O filme ganhou uma atualidade assombrosa, é verdade, com os recentes eventos nos EUA. Mas nem por isso deixa de ter todos os defeitos mencionados acima. Pelo contrário, quando pensamos na intrincada rede midiática que cerca estes eventos, o filme chega a ser um sinistro "prelúdio" da enxurrada de idéias feitas e terrorismo emocional que atingiria o mundo a partir das redes de TV, jornais e afins. Como tem sido o caso em todas as instâncias desta cobertura, a realidade inclusive suplanta de tal forma que quase torna obsoleta a ficção.

O filme não começa mal, chega a ser intrigante ao propor uma associação entre a situação de um garoto que é constantemente maltratado por colegas maiores na escola, e um ex-terrorista perseguido pelo seu passado na forma de um "convite" de seu grupo para voltar à ativa. Embora possa parecer absurda numa leitura imediata, as chaves que relacionam opressão e medo de fato fazem sentido nestes casos. Só que já neste início começa-se a perceber as "sementes da derrota" do estilo do filme. Usando de uma trilha sonora abjeta na sua indução sentimental, e de uma filmagem eminentemente melodramática que tenta "iluminar" o espectador ao mesmo tempo que cegá-lo para sua racionalidade, o filme não aproveita o material que tem em mãos e logo cria uma série de caracterizações quase patéticas, em especial da "vovozinha má" que representa o grupo terrorista.

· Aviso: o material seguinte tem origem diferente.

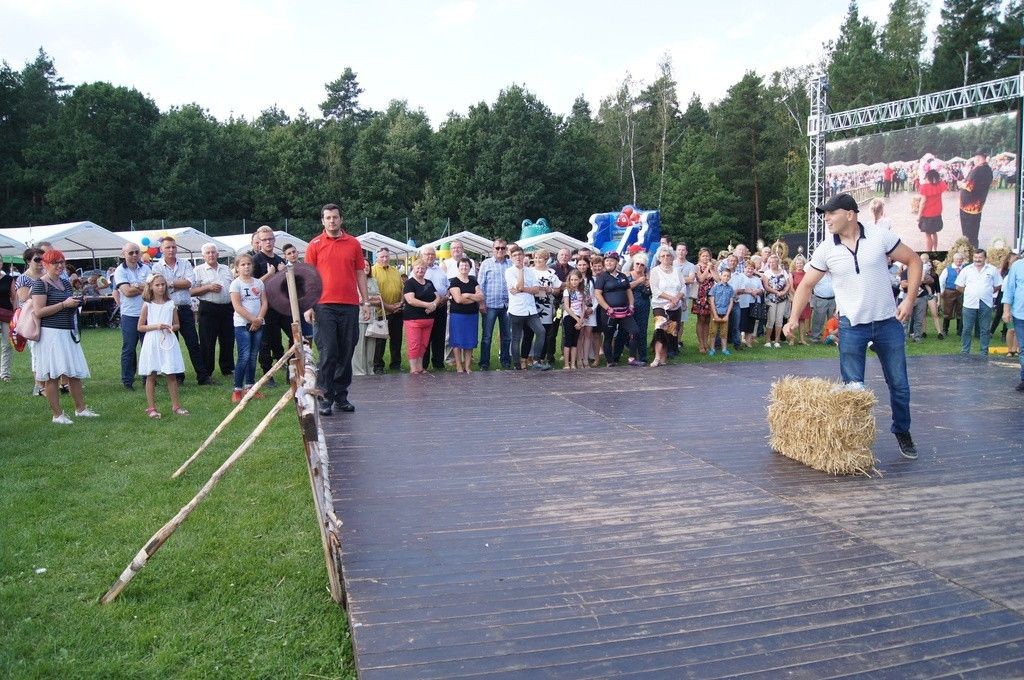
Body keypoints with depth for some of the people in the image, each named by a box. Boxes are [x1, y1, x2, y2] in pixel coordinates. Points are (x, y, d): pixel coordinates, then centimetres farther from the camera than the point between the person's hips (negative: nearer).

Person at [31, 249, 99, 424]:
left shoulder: (66, 283, 15)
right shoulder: (40, 284, -7)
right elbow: (39, 312, -15)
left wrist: (76, 303, 7)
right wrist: (64, 304, -18)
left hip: (68, 333, 8)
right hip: (50, 333, -8)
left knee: (75, 372, 11)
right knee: (52, 375, -2)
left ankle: (80, 408, 21)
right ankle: (57, 414, 3)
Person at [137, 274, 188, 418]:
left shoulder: (170, 304, 5)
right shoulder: (147, 305, -1)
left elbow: (177, 325, 11)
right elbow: (140, 327, 0)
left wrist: (171, 328, -11)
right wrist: (155, 326, -14)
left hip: (168, 342, 2)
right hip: (152, 342, -2)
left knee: (171, 375, 5)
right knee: (151, 376, 4)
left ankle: (176, 405, 13)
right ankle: (151, 407, 11)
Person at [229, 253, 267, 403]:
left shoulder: (259, 283, 11)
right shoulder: (236, 284, -2)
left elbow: (264, 303, 7)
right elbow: (237, 306, -10)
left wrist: (259, 319, -8)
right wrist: (253, 319, -13)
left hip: (258, 324, 5)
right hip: (242, 325, -4)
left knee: (253, 356, 9)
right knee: (244, 357, -11)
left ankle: (250, 386, 18)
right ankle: (237, 390, -5)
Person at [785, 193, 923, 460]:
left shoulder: (880, 236, -7)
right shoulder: (826, 249, -4)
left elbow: (913, 261, 2)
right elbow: (806, 284, 1)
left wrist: (910, 299, -6)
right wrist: (794, 318, -9)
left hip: (888, 322, 0)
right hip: (851, 326, 0)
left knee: (899, 384, 10)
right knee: (853, 388, 1)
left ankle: (903, 433, 30)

Mas daí o filme só desanda, cada vez mais patinando no terreno perigoso da conclusão que seguidamente tenta provar que 2+2=5, juntando causas em prol de uma consequência que trata como natural quando é tudo menos isso. Em troca de sua tese (que nem mesmo se explica), o filme abre mão de toda e qualquer credibilidade. Quer dar conta de uma "realidade" a qual almeja, sem abrir mão de seus joguinhos de roteiro, suas viradas e clímaxes. É especialmente deplorável o jogo final de montagem paralela que une uma tentativa de assassinato a uma cerimônia de crisma. Ou ainda o grande "clipe" final, uma orgia de preconceitos e lavagem cerebral que mistura retrospecto dos "melhores momentos" do filme (absolutamente dispensável) com uma série de consequências de forma quase amoral. Um filme que faz você sentir-se mal ao final por mostrar como a manipulação emocional que se disfarça de verdade absolutamente nítida e um desejo obsessivo de retratar o problemático "mundo moderno" podem resultar em um coquetel explosivo de gosto muito amargo.